The overall accuracy of the tree is moderate (0.5061), and the high number of samples per split indicates the model is trying to capture subtle distinctions in a large dataset.
The tree starts with Dizziness as the root node, meaning it's one of the strongest individual indicators in the dataset for anxiety severity.
The left subtree focuses on Diet Quality, Age, and Caffeine Intake, showing that poor diet and younger age may link to increased anxiety.
The right subtree incorporates Sweating Level, Breathing Rate, and Sleep Hours, reinforcing that physiological symptoms play a major role in prediction.
The use of Occupation and Alcohol Consumption deeper in the tree shows how lifestyle and demographic factors interact with symptoms to influence predictions.
The tree achieves a modest accuracy of 0.5094, showing slightly improved performance over random guessing but still suggests room for feature engineering or balancing.

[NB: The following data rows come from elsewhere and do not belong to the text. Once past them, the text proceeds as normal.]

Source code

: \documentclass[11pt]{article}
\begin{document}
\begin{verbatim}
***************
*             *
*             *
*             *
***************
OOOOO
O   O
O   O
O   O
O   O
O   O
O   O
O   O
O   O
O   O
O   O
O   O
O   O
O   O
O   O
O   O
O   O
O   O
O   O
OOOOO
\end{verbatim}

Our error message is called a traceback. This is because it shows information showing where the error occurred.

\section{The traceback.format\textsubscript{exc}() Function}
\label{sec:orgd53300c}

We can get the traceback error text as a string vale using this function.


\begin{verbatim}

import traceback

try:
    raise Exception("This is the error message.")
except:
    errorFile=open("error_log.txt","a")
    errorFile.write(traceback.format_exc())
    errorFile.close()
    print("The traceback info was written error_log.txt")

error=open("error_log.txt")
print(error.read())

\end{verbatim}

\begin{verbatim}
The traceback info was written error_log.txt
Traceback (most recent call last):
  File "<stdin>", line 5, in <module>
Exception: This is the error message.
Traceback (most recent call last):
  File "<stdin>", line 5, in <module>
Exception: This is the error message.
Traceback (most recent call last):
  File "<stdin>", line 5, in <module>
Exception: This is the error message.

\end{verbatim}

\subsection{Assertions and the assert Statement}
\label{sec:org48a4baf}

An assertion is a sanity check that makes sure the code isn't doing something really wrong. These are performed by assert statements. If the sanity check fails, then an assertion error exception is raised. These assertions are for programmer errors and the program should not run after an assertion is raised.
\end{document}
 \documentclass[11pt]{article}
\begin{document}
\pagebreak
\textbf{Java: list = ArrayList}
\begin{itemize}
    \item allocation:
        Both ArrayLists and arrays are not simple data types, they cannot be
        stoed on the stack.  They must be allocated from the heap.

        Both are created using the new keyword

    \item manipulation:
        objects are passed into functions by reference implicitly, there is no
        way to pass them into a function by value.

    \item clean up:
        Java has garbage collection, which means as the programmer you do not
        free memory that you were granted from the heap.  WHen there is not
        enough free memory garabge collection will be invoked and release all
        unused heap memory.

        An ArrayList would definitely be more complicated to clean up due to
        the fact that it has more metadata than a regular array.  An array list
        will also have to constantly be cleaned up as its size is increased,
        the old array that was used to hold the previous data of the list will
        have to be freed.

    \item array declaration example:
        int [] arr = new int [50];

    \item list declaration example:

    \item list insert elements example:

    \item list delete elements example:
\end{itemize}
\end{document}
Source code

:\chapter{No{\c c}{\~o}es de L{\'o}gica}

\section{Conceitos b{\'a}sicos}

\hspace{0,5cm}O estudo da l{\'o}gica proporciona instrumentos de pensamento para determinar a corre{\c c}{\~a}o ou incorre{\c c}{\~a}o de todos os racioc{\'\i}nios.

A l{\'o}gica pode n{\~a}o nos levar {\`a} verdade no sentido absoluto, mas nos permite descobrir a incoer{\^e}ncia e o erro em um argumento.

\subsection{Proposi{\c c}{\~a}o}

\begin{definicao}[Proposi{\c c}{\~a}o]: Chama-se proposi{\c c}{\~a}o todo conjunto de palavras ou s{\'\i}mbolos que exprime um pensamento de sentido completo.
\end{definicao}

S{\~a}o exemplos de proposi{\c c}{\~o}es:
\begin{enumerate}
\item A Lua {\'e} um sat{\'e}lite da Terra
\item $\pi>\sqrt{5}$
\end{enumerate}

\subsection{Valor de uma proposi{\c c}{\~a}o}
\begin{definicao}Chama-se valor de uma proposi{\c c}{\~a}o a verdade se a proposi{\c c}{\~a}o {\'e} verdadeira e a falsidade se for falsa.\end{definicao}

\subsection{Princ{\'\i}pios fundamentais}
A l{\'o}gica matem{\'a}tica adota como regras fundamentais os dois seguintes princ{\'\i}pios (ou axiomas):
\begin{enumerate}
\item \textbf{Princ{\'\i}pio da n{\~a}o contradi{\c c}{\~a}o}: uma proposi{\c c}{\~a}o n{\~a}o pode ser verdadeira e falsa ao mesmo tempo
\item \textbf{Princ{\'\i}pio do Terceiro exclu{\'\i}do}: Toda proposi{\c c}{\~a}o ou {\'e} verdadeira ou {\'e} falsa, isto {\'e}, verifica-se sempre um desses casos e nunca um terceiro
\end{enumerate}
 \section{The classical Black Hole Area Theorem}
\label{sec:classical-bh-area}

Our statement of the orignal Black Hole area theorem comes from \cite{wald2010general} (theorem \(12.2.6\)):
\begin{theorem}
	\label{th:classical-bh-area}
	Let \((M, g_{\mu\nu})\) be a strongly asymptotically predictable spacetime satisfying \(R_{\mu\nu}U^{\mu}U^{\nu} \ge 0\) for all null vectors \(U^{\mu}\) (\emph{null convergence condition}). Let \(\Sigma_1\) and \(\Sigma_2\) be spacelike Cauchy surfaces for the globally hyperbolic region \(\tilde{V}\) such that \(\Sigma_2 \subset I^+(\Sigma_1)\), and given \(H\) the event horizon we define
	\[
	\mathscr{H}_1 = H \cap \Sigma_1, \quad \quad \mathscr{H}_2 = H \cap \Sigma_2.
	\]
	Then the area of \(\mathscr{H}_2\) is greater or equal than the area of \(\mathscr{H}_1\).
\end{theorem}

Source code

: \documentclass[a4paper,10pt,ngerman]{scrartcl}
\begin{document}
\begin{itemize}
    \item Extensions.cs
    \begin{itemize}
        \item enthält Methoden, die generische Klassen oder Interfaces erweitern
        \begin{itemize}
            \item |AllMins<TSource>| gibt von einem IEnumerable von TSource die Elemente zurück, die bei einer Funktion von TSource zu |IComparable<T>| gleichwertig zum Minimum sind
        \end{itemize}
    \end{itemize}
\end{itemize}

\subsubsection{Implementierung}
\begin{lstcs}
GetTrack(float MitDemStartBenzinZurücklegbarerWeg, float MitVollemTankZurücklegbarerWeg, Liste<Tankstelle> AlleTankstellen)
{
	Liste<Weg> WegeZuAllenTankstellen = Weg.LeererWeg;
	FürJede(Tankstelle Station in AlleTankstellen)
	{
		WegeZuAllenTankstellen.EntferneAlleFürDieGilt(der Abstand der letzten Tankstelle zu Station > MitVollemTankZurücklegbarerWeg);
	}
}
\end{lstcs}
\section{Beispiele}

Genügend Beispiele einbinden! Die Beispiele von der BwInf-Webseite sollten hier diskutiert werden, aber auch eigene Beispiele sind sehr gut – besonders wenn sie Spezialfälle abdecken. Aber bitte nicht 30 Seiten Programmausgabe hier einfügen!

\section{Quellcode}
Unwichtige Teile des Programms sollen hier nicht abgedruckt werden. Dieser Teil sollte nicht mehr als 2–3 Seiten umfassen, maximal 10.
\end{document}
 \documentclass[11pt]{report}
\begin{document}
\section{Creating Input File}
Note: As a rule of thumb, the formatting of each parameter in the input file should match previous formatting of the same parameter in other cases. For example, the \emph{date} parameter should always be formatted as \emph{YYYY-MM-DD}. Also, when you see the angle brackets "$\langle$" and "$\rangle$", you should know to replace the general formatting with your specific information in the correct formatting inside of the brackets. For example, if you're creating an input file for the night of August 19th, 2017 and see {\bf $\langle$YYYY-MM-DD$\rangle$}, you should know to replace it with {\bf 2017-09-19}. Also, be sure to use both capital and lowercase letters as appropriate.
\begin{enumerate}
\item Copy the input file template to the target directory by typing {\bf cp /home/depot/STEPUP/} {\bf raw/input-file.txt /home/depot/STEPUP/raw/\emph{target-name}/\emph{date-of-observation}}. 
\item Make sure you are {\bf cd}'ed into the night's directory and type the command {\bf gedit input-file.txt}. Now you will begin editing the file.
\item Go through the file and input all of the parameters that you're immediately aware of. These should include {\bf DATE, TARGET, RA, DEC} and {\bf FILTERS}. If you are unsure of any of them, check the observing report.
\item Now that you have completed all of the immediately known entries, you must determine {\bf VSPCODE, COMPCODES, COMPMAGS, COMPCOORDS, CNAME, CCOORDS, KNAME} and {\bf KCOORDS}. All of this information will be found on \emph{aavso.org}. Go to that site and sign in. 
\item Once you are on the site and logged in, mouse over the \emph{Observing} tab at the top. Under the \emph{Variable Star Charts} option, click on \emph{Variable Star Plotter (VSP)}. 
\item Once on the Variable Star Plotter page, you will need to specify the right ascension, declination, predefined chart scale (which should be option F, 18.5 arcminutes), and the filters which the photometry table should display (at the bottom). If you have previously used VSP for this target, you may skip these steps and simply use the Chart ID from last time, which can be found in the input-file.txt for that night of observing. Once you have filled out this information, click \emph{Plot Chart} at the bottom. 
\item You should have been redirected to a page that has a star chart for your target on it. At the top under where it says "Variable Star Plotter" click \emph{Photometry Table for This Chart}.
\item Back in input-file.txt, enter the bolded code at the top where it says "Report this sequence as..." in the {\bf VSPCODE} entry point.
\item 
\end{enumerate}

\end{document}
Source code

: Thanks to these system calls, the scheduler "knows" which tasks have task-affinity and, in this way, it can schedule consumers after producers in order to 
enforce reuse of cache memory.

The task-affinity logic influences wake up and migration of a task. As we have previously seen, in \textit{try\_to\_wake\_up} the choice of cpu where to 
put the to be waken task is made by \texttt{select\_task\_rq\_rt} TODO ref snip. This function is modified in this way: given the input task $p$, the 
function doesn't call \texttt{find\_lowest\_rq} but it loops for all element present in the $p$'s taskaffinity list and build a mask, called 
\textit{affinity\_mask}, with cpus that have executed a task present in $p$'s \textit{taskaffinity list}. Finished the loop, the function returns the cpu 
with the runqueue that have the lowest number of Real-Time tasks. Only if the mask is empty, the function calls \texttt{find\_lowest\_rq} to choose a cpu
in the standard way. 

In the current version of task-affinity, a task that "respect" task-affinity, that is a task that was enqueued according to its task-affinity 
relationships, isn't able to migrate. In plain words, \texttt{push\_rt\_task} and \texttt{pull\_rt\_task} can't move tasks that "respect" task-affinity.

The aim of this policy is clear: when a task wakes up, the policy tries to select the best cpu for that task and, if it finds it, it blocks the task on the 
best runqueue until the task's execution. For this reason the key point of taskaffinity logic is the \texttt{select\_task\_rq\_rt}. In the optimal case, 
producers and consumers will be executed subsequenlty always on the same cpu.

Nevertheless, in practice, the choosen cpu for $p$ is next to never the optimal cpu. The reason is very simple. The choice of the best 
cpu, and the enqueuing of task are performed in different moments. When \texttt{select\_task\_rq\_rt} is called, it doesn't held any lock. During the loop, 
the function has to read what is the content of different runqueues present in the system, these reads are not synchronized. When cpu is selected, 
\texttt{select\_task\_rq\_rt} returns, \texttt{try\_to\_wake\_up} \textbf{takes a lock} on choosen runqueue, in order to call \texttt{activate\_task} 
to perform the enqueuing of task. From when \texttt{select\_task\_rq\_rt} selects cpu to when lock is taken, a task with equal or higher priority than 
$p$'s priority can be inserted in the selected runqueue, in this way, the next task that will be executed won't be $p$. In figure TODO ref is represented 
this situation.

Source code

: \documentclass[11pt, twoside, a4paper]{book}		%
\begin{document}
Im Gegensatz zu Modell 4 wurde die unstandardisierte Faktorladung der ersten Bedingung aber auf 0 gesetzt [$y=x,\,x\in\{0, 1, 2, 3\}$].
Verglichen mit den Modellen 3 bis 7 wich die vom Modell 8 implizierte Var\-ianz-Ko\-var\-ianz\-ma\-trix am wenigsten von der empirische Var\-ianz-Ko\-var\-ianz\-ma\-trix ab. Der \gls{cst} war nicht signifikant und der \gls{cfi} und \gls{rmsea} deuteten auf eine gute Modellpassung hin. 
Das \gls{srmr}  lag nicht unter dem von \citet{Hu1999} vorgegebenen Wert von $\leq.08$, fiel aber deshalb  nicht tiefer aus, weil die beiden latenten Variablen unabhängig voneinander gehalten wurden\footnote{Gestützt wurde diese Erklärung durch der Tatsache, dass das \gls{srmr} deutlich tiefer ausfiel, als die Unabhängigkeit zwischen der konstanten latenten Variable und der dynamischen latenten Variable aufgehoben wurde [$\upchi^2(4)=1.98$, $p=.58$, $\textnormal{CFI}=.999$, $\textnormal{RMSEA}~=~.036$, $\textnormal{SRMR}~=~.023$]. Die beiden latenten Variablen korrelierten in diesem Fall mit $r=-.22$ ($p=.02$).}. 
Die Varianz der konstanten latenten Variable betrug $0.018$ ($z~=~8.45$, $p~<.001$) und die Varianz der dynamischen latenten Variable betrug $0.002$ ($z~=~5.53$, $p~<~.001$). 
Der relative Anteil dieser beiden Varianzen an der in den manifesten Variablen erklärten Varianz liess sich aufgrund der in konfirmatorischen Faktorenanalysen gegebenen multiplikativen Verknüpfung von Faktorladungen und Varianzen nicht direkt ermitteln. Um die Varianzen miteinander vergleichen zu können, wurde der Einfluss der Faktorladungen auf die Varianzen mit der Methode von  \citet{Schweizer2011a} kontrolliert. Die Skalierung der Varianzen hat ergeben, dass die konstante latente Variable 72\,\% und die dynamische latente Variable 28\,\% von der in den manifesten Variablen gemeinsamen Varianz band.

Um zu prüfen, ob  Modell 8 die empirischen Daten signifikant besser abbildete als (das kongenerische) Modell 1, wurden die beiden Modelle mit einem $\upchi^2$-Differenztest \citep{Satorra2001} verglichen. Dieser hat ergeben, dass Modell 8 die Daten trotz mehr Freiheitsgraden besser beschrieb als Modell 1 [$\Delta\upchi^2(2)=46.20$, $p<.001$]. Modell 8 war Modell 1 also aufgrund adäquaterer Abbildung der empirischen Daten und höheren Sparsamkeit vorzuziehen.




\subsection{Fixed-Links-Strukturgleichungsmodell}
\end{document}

This tree begins with Diet Quality as the root feature, indicating that individuals with poorer diets are more likely to experience severe anxiety.
Low Sleep Hours, High Stress Levels, and High Caffeine Intake appear together in the left branch, painting a clear picture of lifestyle-related contributors to anxiety.
On the right, Physical Activity and Therapy Sessions per month are used to distinguish between mild and severe cases, highlighting the importance of both physical and mental health support.
The inclusion of features like Alcohol Consumption, Age, and Caffeine Intake on both branches emphasizes that multiple habits and conditions intersect to influence mental well-being.
With an accuracy of 0.5072, this model shows a slight edge over Tree #1 and Tree #2, suggesting that diet, sleep, and therapy together might offer more consistent signals of anxiety severity.
Overfitting Risk: Decision Trees are prone to overfitting, especially when trained on datasets with many features or noisy patterns. Without proper pruning or tuning, the model can memorize training data rather than learning generalizable patterns, which limits performance on unseen data.
Sensitivity to Imbalanced Data: If one class dominates the dataset, the tree may become biased toward predicting that class more often. This can reduce its ability to identify minority class examples accurately a common issue in health data where class distributions are not always balanced.
Locally Greedy Splitting: Decision Trees use greedy algorithms that select the best split at each node based only on local criteria (e.g., Gini or entropy), without considering the overall tree structure. As a result, they may make suboptimal splits early on, leading to poor downstream decisions and reduced overall performance.